▶ Énoncé de la tâche: Rédigez la suite du texte consacré au registre matricule des élèves, en partant de sa dernière phrase.

▶ Texte source:
════

Dans sa quête de retracer le passé de nos ancêtres, le généalogiste cherche continuellement des informations, du contenu, pour reconstituer la vie d’un aïeul. L’enfance est généralement ellipsée, hormis quelques apparitions dans les fichiers de recensement et des photos de famille au début du XXème siècle.
Pourtant, il existe une source documentaire qui peut, en une ou deux lignes, mettre en relief l’enfance et l’instruction de nos charmantes têtes blondes. Il s’agit du registre matricule des élèves.
Présentation du registre matricule des élèves
Le registre matricule des élèves
Le registre matricule des élèves est un document qui recense la totalité des enfants inscrits dans une école. Ce matricule étaient tenu à jour par l’instituteur ou l’institutrice. Plus tard, c’est le directeur de l’établissement scolaire qui alimentait ces registres. Apparu dès la création des écoles, il permettait à la fois de suivre les effectifs et le parcours des enfants à condition d’être complété correctement et de manière assidue.
Le nom de chaque enfant n’y est noté qu’une seule fois, lors de son inscription dans l’école. On attribue une ligne complète du tableau à chaque enfant. L’enseignant ou le directeur complète alors le tableau, avec les informations suivantes :
- Les nom et prénom de l’élève
- La date de naissance de l’élève
- Les nom et prénom des parents ou tuteurs
- La profession et le domicile des parents ou tuteurs
- La date d’entrée à l’école
Par la suite, au fur et à mesure de leur scolarité, le registre matricule des élèves est complété de trois colonnes supplémentaires :
- La date de l’obtention du certificat d’études primaires
- La date de la sortie définitive de l’école
- Des observations ou informations diverses sur les aptitudes ou la conduite de l’élève, un changement d’école, une sortie sans diplôme, etc.
Ces informations sont une mine d’or pour le généalogiste qui peut alors situer, dans le temps et dans l’espace, la scolarité d’un ou une aïeul(e). Si un changement d’école a lieu, l’enfant a droit à un nouvel enregistrement dans le registre matricule des élèves dans son nouvel établissement. Les frères et sœurs scolarisés dans le même établissement, permettent aussi de suivre un éventuel changement de métier ou de domicile des parents.

════

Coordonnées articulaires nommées
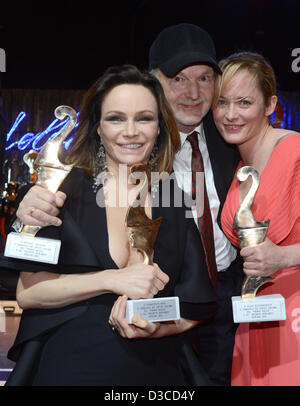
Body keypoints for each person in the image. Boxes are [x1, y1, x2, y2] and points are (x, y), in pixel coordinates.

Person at [11, 24, 243, 386]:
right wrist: (113, 279)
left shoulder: (170, 194)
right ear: (99, 127)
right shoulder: (62, 190)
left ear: (158, 128)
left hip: (157, 371)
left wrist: (159, 326)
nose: (131, 132)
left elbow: (196, 305)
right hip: (71, 364)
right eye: (116, 118)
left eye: (144, 118)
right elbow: (29, 294)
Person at [213, 51, 300, 385]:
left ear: (270, 105)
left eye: (244, 102)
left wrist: (283, 256)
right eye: (222, 103)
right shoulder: (239, 167)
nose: (231, 114)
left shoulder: (294, 152)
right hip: (256, 315)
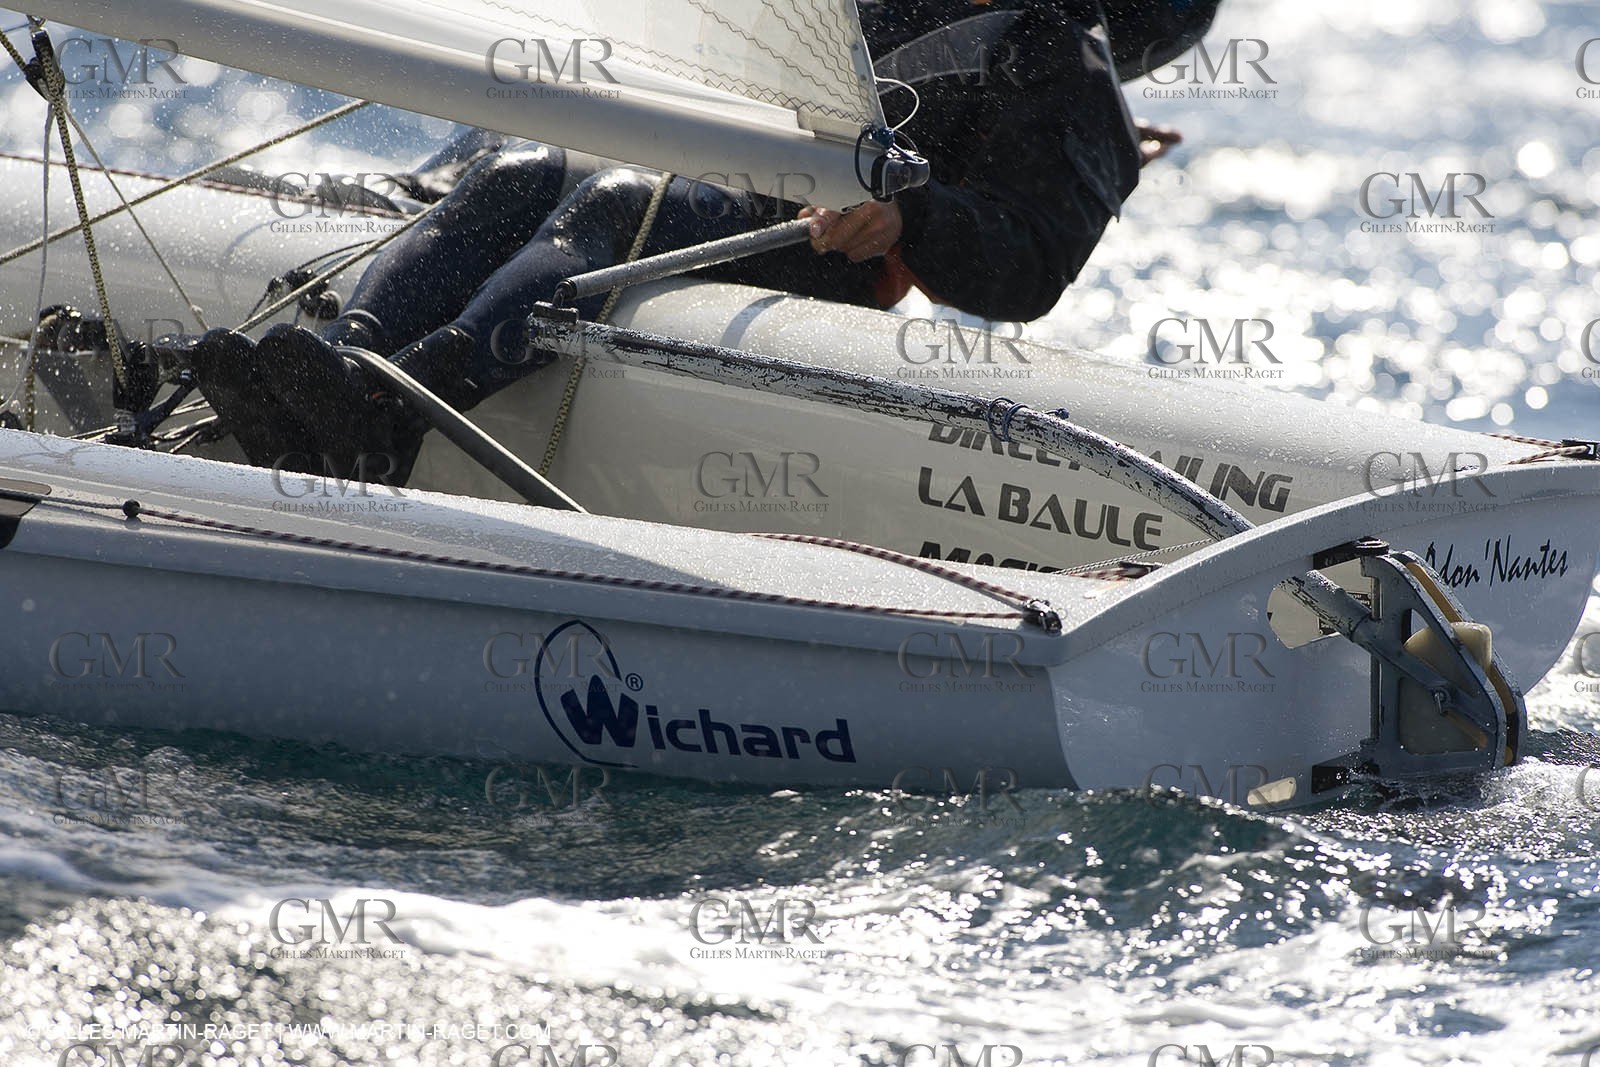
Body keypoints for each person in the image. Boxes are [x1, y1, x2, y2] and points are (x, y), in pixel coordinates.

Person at [181, 0, 1220, 483]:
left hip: (814, 256)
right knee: (512, 177)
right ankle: (322, 370)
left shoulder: (1063, 69)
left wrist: (912, 216)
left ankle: (383, 413)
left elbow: (1031, 265)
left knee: (620, 201)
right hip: (686, 182)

════

▶ Production attendue:
Le registre matricule du personnel enseignant
Ce registre matricule renferme d’autres informations intéressantes. Les premières pages du document, réservées à cet effet, mentionnent le personnel enseignant. Ainsi on peut facilement reconstituer l’historique des instituteurs et institutrices d’un village.
Comme pour les élèves, les enseignants de l’école disposent d’une ligne, sur laquelle on retrouve une multitude d’informations à leur sujet. Un très bon raccourci pour retracer la carrière professionnelle d’un ou une ancêtre instituteur !
On y retrouve les informations suivantes, par colonne :
- Les nom et prénom de l’enseignant
- Sa date et son lieu de naissance
- La date de sa nomination dans la commune
- Le type de poste : titulaire ou stagiaire
- Les services antérieurs (école où il a étudié et la date de la 1ère nomination)
- Les communes dans lesquelles il a déjà enseigné
- D’éventuelles interruptions de services (dates et causes)
- Les récompenses obtenues
- Les titres de capacité, autrement dit le diplôme obtenu
- La date d’arrêt des fonctions dans la commune
- Des observations sur la carrière de l’enseignant
Comment et où trouver le registre matricule des élèves ?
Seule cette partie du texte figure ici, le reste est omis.